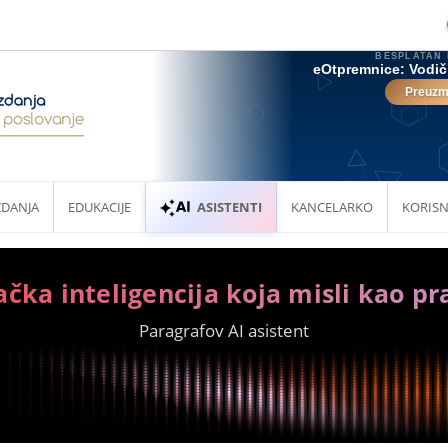
ZDANJA
EDUKACIJE
ASISTENTI
KANCELARKO
KORISN
ačka inteligencija koja misli kao pr
Paragrafov AI asistent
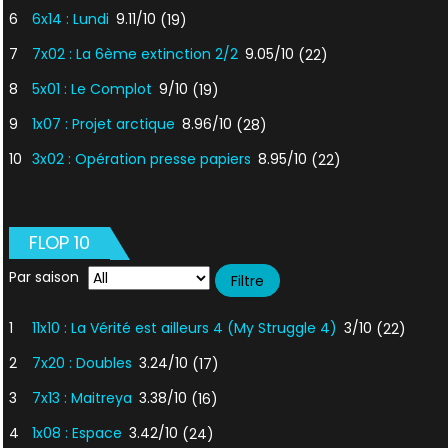
6
6x14 : Lundi
9.11/10
(19)
7
7x02 : La 6ème extinction 2/2
9.05/10
(22)
8
5x01 : Le Complot
9/10
(19)
9
1x07 : Projet arctique
8.96/10
(28)
10
3x02 : Opération presse papiers
8.95/10
(22)
FLOP 10
Par saison
1
11x10 : La Vérité est ailleurs 4 (My Struggle 4)
3/10
(22)
2
7x20 : Doubles
3.24/10
(17)
3
7x13 : Maitreya
3.38/10
(16)
4
1x08 : Espace
3.42/10
(24)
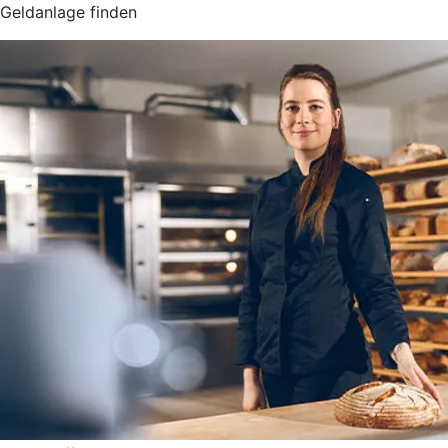
Geldanlage finden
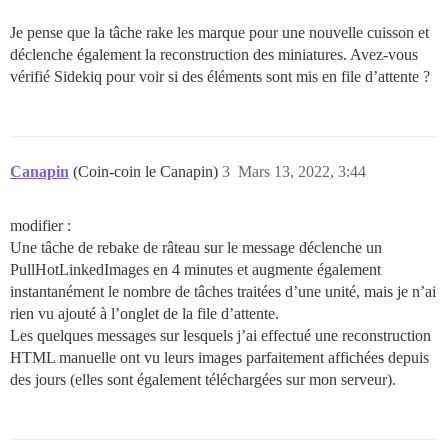
Je pense que la tâche rake les marque pour une nouvelle cuisson et
déclenche également la reconstruction des miniatures. Avez-vous
vérifié Sidekiq pour voir si des éléments sont mis en file d’attente ?
Canapin
(Coin-coin le Canapin)
3
Mars 13, 2022, 3:44
modifier :
Une tâche de rebake de râteau sur le message déclenche un
PullHotLinkedImages en 4 minutes et augmente également
instantanément le nombre de tâches traitées d’une unité, mais je n’ai
rien vu ajouté à l’onglet de la file d’attente.
Les quelques messages sur lesquels j’ai effectué une reconstruction
HTML manuelle ont vu leurs images parfaitement affichées depuis
des jours (elles sont également téléchargées sur mon serveur).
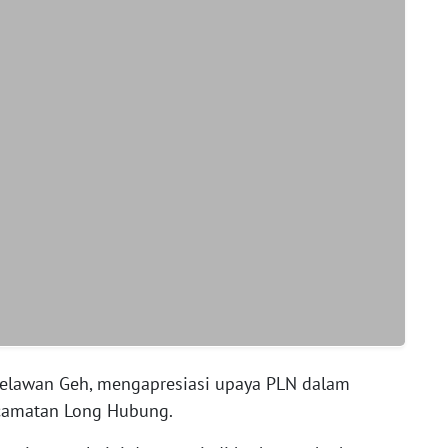
elawan Geh, mengapresiasi upaya PLN dalam
camatan Long Hubung.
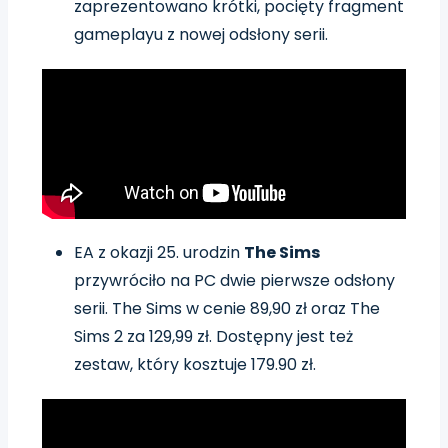
zaprezentowano krótki, pocięty fragment
gameplayu z nowej odsłony serii.
EA z okazji 25. urodzin
The Sims
przywróciło na PC dwie pierwsze odsłony
serii. The Sims w cenie 89,90 zł oraz The
Sims 2 za 129,99 zł. Dostępny jest też
zestaw, który kosztuje 179.90 zł.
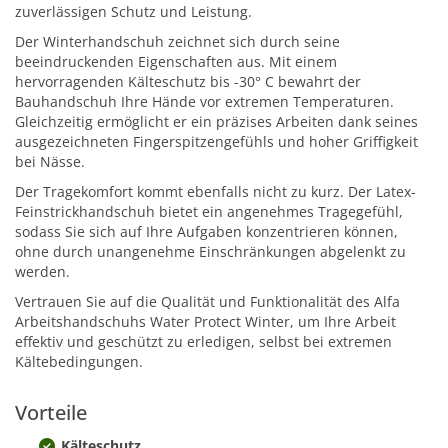
zuverlässigen Schutz und Leistung.
Der Winterhandschuh zeichnet sich durch seine
beeindruckenden Eigenschaften aus. Mit einem
hervorragenden Kälteschutz bis -30° C bewahrt der
Bauhandschuh Ihre Hände vor extremen Temperaturen.
Gleichzeitig ermöglicht er ein präzises Arbeiten dank seines
ausgezeichneten Fingerspitzengefühls und hoher Griffigkeit
bei Nässe.
Der Tragekomfort kommt ebenfalls nicht zu kurz. Der Latex-
Feinstrickhandschuh bietet ein angenehmes Tragegefühl,
sodass Sie sich auf Ihre Aufgaben konzentrieren können,
ohne durch unangenehme Einschränkungen abgelenkt zu
werden.
Vertrauen Sie auf die Qualität und Funktionalität des Alfa
Arbeitshandschuhs Water Protect Winter, um Ihre Arbeit
effektiv und geschützt zu erledigen, selbst bei extremen
Kältebedingungen.
Vorteile
Kälteschutz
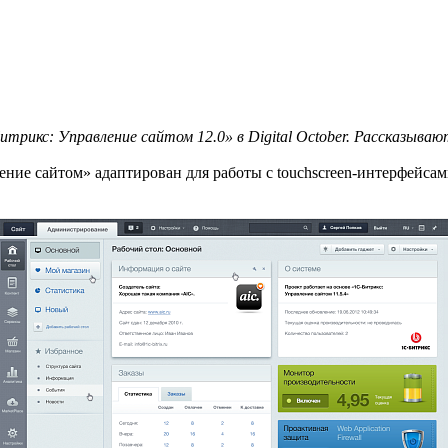
итрикс: Управление сайтом 12.0» в Digital October. Рассказыва
ние сайтом» адаптирован для работы с touchscreen-интерфейса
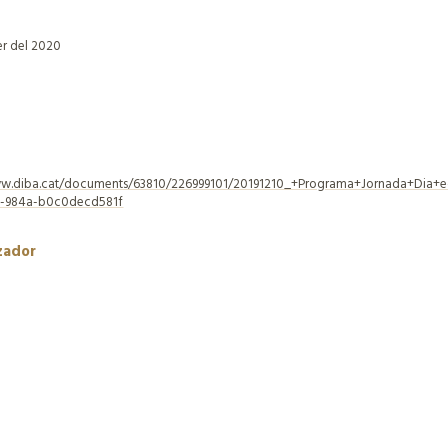
er del 2020
ww.diba.cat/documents/63810/226999101/20191210_+Programa+Jornada+Dia+
e-984a-b0c0decd581f
zador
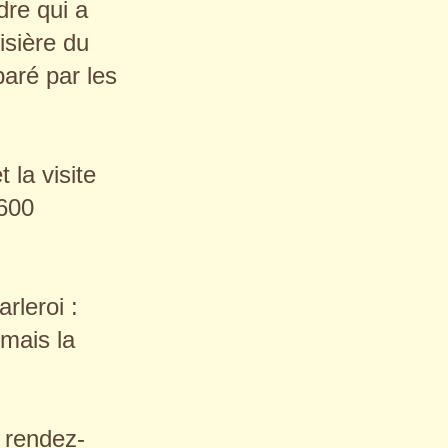
dre qui a
isière du
aré par les
t la visite
 600
rleroi :
mais la
 rendez-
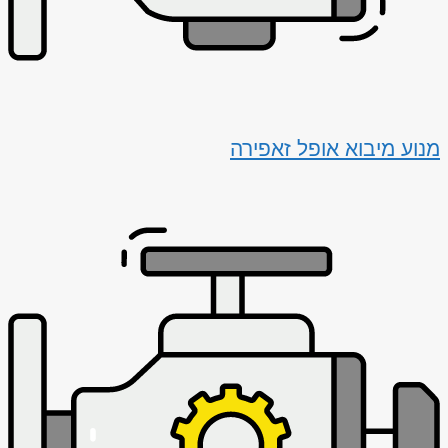
מנוע מיבוא אופל זאפירה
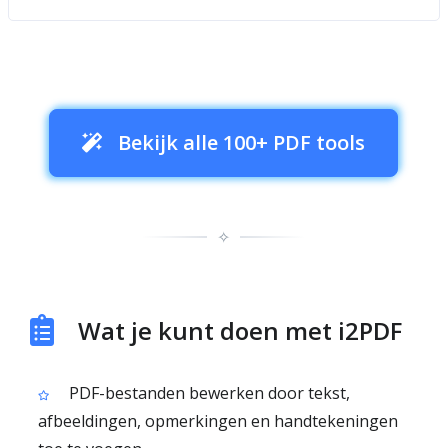
Bekijk alle 100+ PDF tools
✧
Wat je kunt doen met i2PDF
PDF-bestanden bewerken door tekst,
afbeeldingen, opmerkingen en handtekeningen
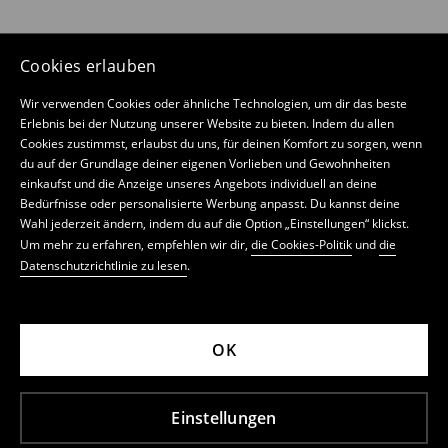
Cookies erlauben
Wir verwenden Cookies oder ähnliche Technologien, um dir das beste
Erlebnis bei der Nutzung unserer Website zu bieten. Indem du allen
Cookies zustimmst, erlaubst du uns, für deinen Komfort zu sorgen, wenn
du auf der Grundlage deiner eigenen Vorlieben und Gewohnheiten
einkaufst und die Anzeige unseres Angebots individuell an deine
Bedürfnisse oder personalisierte Werbung anpasst. Du kannst deine
Wahl jederzeit ändern, indem du auf die Option „Einstellungen“ klickst.
Um mehr zu erfahren, empfehlen wir dir,
die Cookies-Politik
und
die
Datenschutzrichtlinie zu lesen
.
OK
Einstellungen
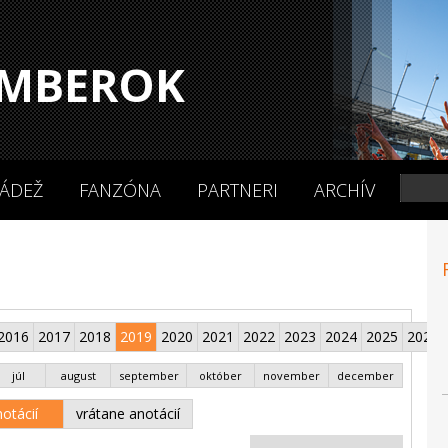
MBEROK
ÁDEŽ
FANZÓNA
PARTNERI
ARCHÍV
2016
2017
2018
2019
2020
2021
2022
2023
2024
2025
2026
júl
august
september
október
november
december
otácií
vrátane anotácií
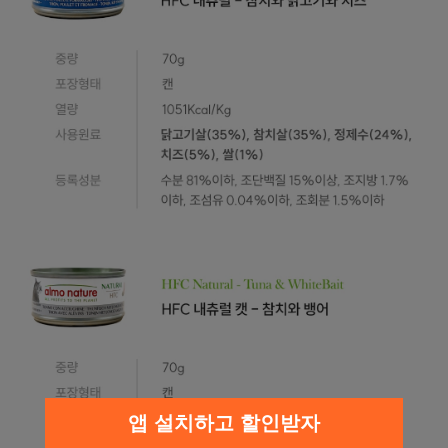
앱 설치하고 할인받자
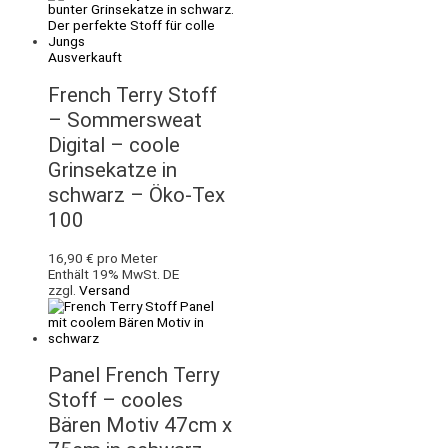
Ausverkauft
French Terry Stoff
– Sommersweat
Digital – coole
Grinsekatze in
schwarz – Öko-Tex
100
16,90
€
pro Meter
Enthält 19% MwSt. DE
zzgl.
Versand
Panel French Terry
Stoff – cooles
Bären Motiv 47cm x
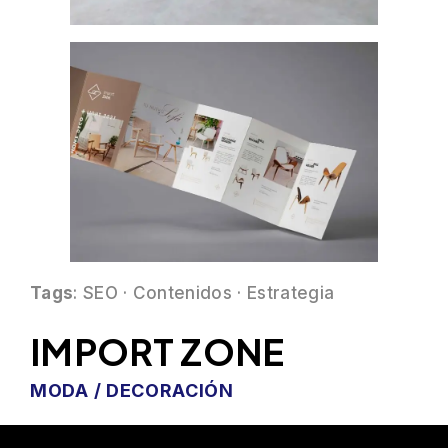
Tags
: SEO · Contenidos · Estrategia
IMPORT ZONE
MODA / DECORACIÓN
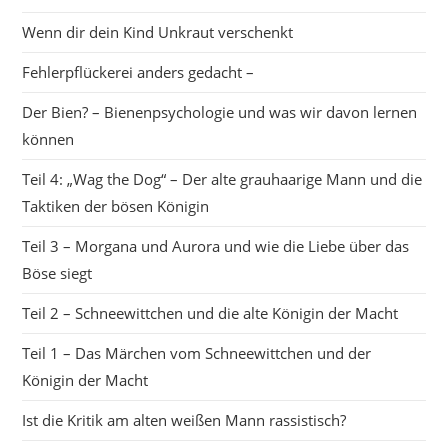
Wenn dir dein Kind Unkraut verschenkt
Fehlerpflückerei anders gedacht –
Der Bien? – Bienenpsychologie und was wir davon lernen
können
Teil 4: „Wag the Dog“ – Der alte grauhaarige Mann und die
Taktiken der bösen Königin
Teil 3 – Morgana und Aurora und wie die Liebe über das
Böse siegt
Teil 2 – Schneewittchen und die alte Königin der Macht
Teil 1 – Das Märchen vom Schneewittchen und der
Königin der Macht
Ist die Kritik am alten weißen Mann rassistisch?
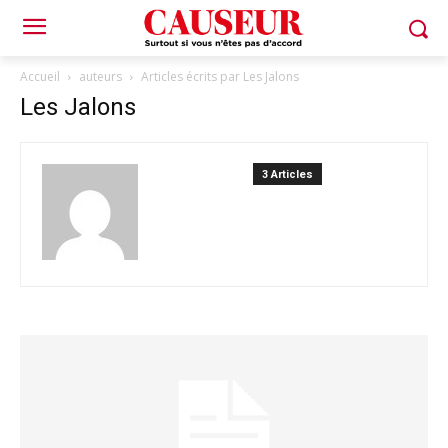
Accueil
auteurs
Articles écrits par Les Jalons
Les Jalons
3 Articles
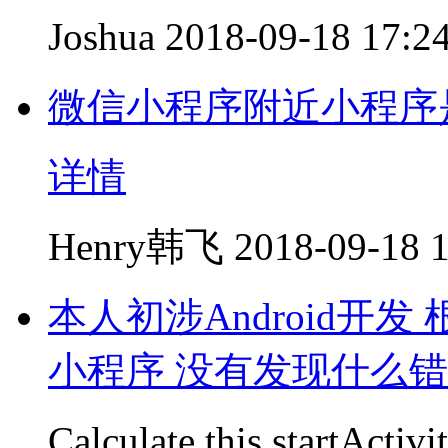
Joshua
2018-09-18 17:2
微信小程序附近小程序
详情
Henry韩飞
2018-09-18 
本人初涉Android开发
小程序 没有发现什么
Calculate.this.startActi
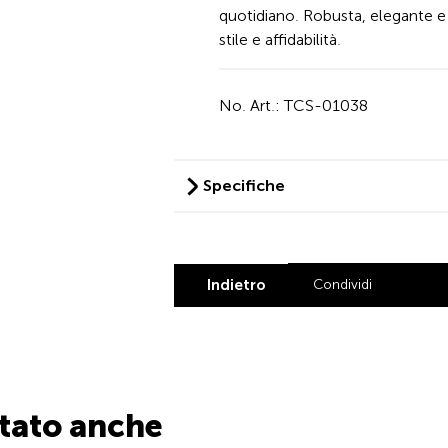
quotidiano. Robusta, elegante
stile e affidabilità.
No. Art.: TCS-01038
Specifiche
Indietro
Condividi
Share by L
Share by
Share
Sha
stato anche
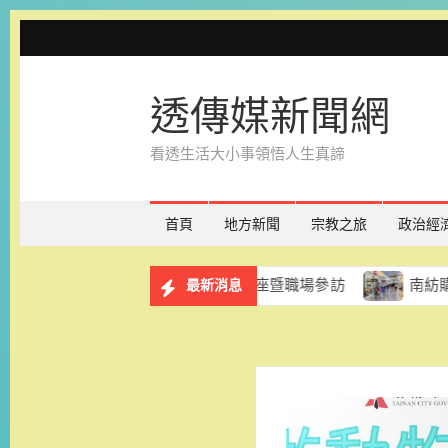
Skip
to
content
透傳媒新聞網
看透生活大小事領悟人生真諦
首頁
地方新聞
宗教之旅
政治經
服務計畫 8月29日辦理講座暨職場參訪
南紡購物中心「夏
最新消息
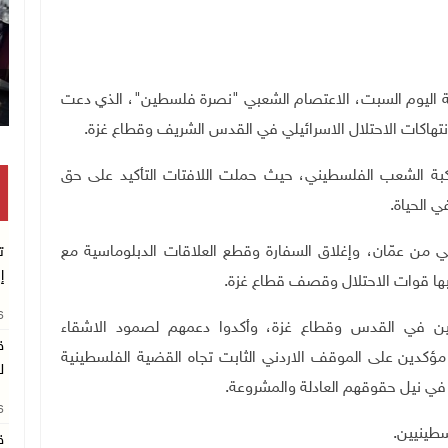
الاسرائيلية اليوم السبت، الاعتصام الشعبي "نصرة فلسطين"، الذي دعت
لانتهاكات الاحتلال الاسرائيلي في القدس الشريف وقطاع غزة
.
د في الاعتصام انه جاء بالتزامن مع الذكرى ٧٣ لنكبة الشعب الفلسطيني، حيث حملت اللافتات التأكيد على حق
 الحياة
.
ي من عمّان، وإغلاق السفارة وقطع العلاقات الدبلوماسية مع
ت
إ
م بها قوات الاحتلال وقصف قطاع غزة
.
26
نيين في القدس وقطاع غزة، وأكدوا دعمهم لصمود الاشقاء
ق
 مؤكدين على الموقف الاردني الثابت تجاه القضية الفلسطينية
ل
في نيل حقوقهم العادلة والمشروعة
.
26
سطينيين
.
ق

• • • •

■ DIRECTIVE:
Write the material out again exactly as it appears, dropping the pictures.

■ PROBLEM SOLUTION:
ZDANJA
EDUKACIJE
ASISTENTI
KANCELARKO
KORISN
ačka inteligencija koja misli kao pr
Paragrafov AI asistent
6
6x14 : Lundi
9.11/10
(19)
7
7x02 : La 6ème extinction 2/2
9.05/10
(22)
8
5x01 : Le Complot
9/10
(19)
9
1x07 : Projet arctique
8.96/10
(28)
10
3x02 : Opération presse papiers
8.95/10
(22)
FLOP 10
Par saison
1
11x10 : La Vérité est ailleurs 4 (My Struggle 4)
3/10
(22)
2
7x20 : Doubles
3.24/10
(17)
3
7x13 : Maitreya
3.38/10
(16)
4
1x08 : Espace
3.42/10
(24)
Geldanlage finden
Je pense que la tâche rake les marque pour une nouvelle cuisson et
déclenche également la reconstruction des miniatures. Avez-vous
vérifié Sidekiq pour voir si des éléments sont mis en file d’attente ?
Canapin
(Coin-coin le Canapin)
3
Mars 13, 2022, 3:44
modifier :
Une tâche de rebake de râteau sur le message déclenche un
PullHotLinkedImages en 4 minutes et augmente également
instantanément le nombre de tâches traitées d’une unité, mais je n’ai
rien vu ajouté à l’onglet de la file d’attente.
Les quelques messages sur lesquels j’ai effectué une reconstruction
HTML manuelle ont vu leurs images parfaitement affichées depuis
des jours (elles sont également téléchargées sur mon serveur).
elawan Geh, mengapresiasi upaya PLN dalam
camatan Long Hubung.
zaprezentowano krótki, pocięty fragment
gameplayu z nowej odsłony serii.
EA z okazji 25. urodzin
The Sims
przywróciło na PC dwie pierwsze odsłony
serii. The Sims w cenie 89,90 zł oraz The
Sims 2 za 129,99 zł. Dostępny jest też
zestaw, który kosztuje 179.90 zł.
zuverlässigen Schutz und Leistung.
Der Winterhandschuh zeichnet sich durch seine
beeindruckenden Eigenschaften aus. Mit einem
hervorragenden Kälteschutz bis -30° C bewahrt der
Bauhandschuh Ihre Hände vor extremen Temperaturen.
Gleichzeitig ermöglicht er ein präzises Arbeiten dank seines
ausgezeichneten Fingerspitzengefühls und hoher Griffigkeit
bei Nässe.
Der Tragekomfort kommt ebenfalls nicht zu kurz. Der Latex-
Feinstrickhandschuh bietet ein angenehmes Tragegefühl,
sodass Sie sich auf Ihre Aufgaben konzentrieren können,
ohne durch unangenehme Einschränkungen abgelenkt zu
werden.
Vertrauen Sie auf die Qualität und Funktionalität des Alfa
Arbeitshandschuhs Water Protect Winter, um Ihre Arbeit
effektiv und geschützt zu erledigen, selbst bei extremen
Kältebedingungen.
Vorteile
Kälteschutz
итрикс: Управление сайтом 12.0» в Digital October. Рассказыва
ние сайтом» адаптирован для работы с touchscreen-интерфейса
er del 2020
ww.diba.cat/documents/63810/226999101/20191210_+Programa+Jornada+Dia+
e-984a-b0c0decd581f
zador
dre qui a
isière du
aré par les
t la visite
 600
rleroi :
mais la
 rendez-
מנוע מיבוא אופל זאפירה
Bekijk alle 100+ PDF tools
✧
Wat je kunt doen met i2PDF
PDF-bestanden bewerken door tekst,
afbeeldingen, opmerkingen en handtekeningen
Cookies erlauben
Wir verwenden Cookies oder ähnliche Technologien, um dir das beste
Erlebnis bei der Nutzung unserer Website zu bieten. Indem du allen
Cookies zustimmst, erlaubst du uns, für deinen Komfort zu sorgen, wenn
du auf der Grundlage deiner eigenen Vorlieben und Gewohnheiten
einkaufst und die Anzeige unseres Angebots individuell an deine
Bedürfnisse oder personalisierte Werbung anpasst. Du kannst deine
Wahl jederzeit ändern, indem du auf die Option „Einstellungen“ klickst.
Um mehr zu erfahren, empfehlen wir dir,
die Cookies-Politik
und
die
Datenschutzrichtlinie zu lesen
.
OK
Einstellungen
MBEROK
ÁDEŽ
FANZÓNA
PARTNERI
ARCHÍV
2016
2017
2018
2019
2020
2021
2022
2023
2024
2025
2026
júl
august
september
október
november
december
otácií
vrátane anotácií
앱 설치하고 할인받자
Ausverkauft
French Terry Stoff
– Sommersweat
Digital – coole
Grinsekatze in
schwarz – Öko-Tex
100
16,90
€
pro Meter
Enthält 19% MwSt. DE
zzgl.
Versand
Panel French Terry
Stoff – cooles
Bären Motiv 47cm x
Tags
: SEO · Contenidos · Estrategia
IMPORT ZONE
MODA / DECORACIÓN
Wenn dir dein Kind Unkraut verschenkt
Fehlerpflückerei anders gedacht –
Der Bien? – Bienenpsychologie und was wir davon lernen
können
Teil 4: „Wag the Dog“ – Der alte grauhaarige Mann und die
Taktiken der bösen Königin
Teil 3 – Morgana und Aurora und wie die Liebe über das
Böse siegt
Teil 2 – Schneewittchen und die alte Königin der Macht
Teil 1 – Das Märchen vom Schneewittchen und der
Königin der Macht
Ist die Kritik am alten weißen Mann rassistisch?
Accueil
auteurs
Articles écrits par Les Jalons
Les Jalons
3 Articles
Joshua
2018-09-18 17:2
微信小程序附近小程序
详情
Henry韩飞
2018-09-18 
本人初涉Android开发
小程序 没有发现什么
Calculate.this.startActi
quotidiano. Robusta, elegante
stile e affidabilità.
No. Art.: TCS-01038
Specifiche
Indietro
Condividi
Share by L
Share by
Share
Sha
stato anche
Skip
to
content
透傳媒新聞網
看透生活大小事領悟人生真諦
首頁
地方新聞
宗教之旅
政治經
服務計畫 8月29日辦理講座暨職場參訪
南紡購物中心「夏
最新消息
الاسرائيلية اليوم السبت، الاعتصام الشعبي "نصرة فلسطين"، الذي دعت
لانتهاكات الاحتلال الاسرائيلي في القدس الشريف وقطاع غزة
.
د في الاعتصام انه جاء بالتزامن مع الذكرى ٧٣ لنكبة الشعب الفلسطيني، حيث حملت اللافتات التأكيد على حق
 الحياة
.
ي من عمّان، وإغلاق السفارة وقطع العلاقات الدبلوماسية مع
ت
إ
م بها قوات الاحتلال وقصف قطاع غزة
.
26
نيين في القدس وقطاع غزة، وأكدوا دعمهم لصمود الاشقاء
ق
 مؤكدين على الموقف الاردني الثابت تجاه القضية الفلسطينية
ل
في نيل حقوقهم العادلة والمشروعة
.
26
سطينيين
.
ق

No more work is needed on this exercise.